NCCL Slowdown caused by aws-ofi-nccl conflict
If you experience an NCCL slowdown the first step is to enable:
export NCCL_DEBUG=INFO
This will allow you to catch an misconfigurations in the logs, for example if you see:
version `EFA_1.2' not found (required by /opt/amazon/efa/lib/libfabric.so.1) No plugin found (libnccl-net.so), using internal implementation
This likely means it's pulling in a version of the plugin aws-ofi-nccl that's not compiled against the system libfabric. You can check this (assuming you're using conda) by running:
conda list | grep -E "nvidia|nccl|cud|torch"

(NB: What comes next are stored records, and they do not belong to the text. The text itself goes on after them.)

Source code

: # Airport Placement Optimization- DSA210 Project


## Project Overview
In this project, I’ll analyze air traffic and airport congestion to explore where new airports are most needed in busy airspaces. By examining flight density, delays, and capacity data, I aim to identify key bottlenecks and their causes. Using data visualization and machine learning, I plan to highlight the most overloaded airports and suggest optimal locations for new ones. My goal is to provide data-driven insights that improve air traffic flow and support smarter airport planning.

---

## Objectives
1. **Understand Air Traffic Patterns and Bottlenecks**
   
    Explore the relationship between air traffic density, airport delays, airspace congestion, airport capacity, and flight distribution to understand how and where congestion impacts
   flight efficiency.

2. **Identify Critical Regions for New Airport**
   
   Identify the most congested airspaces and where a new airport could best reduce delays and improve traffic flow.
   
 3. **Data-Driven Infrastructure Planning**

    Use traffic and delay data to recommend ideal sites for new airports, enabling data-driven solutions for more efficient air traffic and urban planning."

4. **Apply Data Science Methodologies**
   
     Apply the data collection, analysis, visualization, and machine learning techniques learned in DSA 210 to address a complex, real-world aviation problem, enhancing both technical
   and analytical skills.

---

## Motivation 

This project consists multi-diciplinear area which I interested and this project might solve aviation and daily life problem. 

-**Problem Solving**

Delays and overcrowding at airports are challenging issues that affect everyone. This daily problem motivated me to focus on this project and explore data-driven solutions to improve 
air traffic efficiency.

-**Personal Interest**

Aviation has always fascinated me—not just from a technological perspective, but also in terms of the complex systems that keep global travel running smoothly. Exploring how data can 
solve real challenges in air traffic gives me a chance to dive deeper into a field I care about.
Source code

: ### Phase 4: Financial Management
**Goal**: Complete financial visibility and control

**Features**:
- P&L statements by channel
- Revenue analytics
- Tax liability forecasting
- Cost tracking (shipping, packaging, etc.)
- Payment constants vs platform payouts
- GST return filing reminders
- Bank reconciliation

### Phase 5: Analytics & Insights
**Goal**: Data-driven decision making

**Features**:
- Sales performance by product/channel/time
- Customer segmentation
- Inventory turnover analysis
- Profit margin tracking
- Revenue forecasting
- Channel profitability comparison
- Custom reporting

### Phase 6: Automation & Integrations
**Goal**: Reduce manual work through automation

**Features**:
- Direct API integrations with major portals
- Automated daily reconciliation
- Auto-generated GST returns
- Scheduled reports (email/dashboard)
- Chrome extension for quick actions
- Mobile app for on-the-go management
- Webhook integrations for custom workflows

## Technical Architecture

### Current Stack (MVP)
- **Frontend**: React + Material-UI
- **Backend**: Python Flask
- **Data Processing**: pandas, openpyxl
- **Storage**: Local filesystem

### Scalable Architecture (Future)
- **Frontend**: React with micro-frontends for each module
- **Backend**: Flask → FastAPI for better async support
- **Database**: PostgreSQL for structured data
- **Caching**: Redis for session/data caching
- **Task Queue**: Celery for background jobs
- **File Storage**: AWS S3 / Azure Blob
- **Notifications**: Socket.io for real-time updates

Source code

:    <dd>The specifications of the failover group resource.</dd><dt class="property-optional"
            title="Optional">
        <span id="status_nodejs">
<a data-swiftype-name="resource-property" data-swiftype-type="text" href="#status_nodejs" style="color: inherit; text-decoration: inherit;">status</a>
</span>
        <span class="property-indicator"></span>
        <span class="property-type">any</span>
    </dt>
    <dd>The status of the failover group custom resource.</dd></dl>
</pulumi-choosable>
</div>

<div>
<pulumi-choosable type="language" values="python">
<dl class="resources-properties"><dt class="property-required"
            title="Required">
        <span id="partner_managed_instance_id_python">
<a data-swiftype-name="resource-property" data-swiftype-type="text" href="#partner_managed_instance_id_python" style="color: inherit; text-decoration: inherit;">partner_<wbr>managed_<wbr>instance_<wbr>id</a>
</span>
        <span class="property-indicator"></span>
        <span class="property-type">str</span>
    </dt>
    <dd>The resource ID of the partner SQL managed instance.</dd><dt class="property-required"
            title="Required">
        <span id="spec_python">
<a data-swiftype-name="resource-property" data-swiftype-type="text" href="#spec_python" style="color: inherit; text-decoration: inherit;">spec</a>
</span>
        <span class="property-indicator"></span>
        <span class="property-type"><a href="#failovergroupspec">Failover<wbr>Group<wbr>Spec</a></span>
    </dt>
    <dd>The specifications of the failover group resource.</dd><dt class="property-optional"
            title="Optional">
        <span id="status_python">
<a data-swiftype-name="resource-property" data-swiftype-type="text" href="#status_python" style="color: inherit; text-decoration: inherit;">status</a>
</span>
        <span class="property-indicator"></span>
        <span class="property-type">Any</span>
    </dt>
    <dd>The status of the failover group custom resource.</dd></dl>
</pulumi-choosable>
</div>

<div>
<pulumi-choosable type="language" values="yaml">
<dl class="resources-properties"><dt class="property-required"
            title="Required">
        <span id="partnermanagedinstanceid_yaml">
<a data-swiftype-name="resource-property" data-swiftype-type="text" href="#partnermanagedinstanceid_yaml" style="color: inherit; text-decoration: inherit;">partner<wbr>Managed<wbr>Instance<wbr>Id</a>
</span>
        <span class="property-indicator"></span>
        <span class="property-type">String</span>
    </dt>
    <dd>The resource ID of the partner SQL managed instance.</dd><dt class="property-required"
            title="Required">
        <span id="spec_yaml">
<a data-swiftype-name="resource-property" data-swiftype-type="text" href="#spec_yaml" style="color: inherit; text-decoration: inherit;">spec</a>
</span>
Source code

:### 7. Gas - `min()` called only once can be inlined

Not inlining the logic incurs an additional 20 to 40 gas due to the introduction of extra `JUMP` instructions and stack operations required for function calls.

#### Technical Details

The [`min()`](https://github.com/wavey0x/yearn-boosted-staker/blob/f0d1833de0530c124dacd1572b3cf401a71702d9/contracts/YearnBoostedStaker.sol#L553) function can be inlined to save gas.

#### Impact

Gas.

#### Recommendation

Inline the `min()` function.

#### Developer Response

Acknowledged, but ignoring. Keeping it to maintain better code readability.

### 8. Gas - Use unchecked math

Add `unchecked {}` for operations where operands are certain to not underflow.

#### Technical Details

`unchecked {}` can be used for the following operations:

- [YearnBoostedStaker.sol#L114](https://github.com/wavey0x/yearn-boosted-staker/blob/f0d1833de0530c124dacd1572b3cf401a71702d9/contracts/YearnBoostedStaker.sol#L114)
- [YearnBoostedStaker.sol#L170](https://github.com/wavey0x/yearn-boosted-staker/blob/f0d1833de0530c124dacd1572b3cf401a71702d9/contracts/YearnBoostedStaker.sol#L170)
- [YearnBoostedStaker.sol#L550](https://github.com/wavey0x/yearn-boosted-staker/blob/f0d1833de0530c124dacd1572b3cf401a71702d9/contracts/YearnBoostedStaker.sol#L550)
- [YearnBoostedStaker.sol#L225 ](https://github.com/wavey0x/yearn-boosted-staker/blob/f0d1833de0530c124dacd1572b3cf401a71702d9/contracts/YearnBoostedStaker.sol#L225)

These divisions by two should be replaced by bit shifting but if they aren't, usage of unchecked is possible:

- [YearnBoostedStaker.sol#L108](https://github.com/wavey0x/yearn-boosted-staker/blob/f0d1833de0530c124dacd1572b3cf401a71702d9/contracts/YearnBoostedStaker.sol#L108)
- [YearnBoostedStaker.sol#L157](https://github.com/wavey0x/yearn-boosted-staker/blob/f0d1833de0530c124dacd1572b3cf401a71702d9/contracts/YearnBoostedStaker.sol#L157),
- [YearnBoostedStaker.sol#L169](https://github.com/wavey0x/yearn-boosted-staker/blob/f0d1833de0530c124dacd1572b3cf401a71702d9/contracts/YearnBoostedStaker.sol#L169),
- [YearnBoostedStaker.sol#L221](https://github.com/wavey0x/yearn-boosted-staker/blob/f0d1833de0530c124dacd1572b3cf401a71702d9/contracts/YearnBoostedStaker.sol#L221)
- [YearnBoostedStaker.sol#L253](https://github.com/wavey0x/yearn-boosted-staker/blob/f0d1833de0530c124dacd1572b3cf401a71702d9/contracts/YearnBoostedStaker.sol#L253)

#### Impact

If this shows something like:
nvidia-nccl-cu12 2.19.3 pypi_0 pypi
It's likely this version is getting pulled in as dependency and isn't working properly. You can override this and install aws-ofi-nccl from Amazon Pytorch like so:
conda install -y \
aws-ofi-nccl \
--override-channels \
-c https://aws-ml-conda.s3.us-west-2.amazonaws.com/ \
-c nvidia -c conda-forge
The error version EFA_1.2 not found should now disappear from the logs.
In practice, does this happen only for certain PyTorch build?
Has it ever happened with nccl-tests?
This issue is stale because it has been open for 30 days with no activity.
This issue was closed because it has been inactive for 14 days since being marked as stale.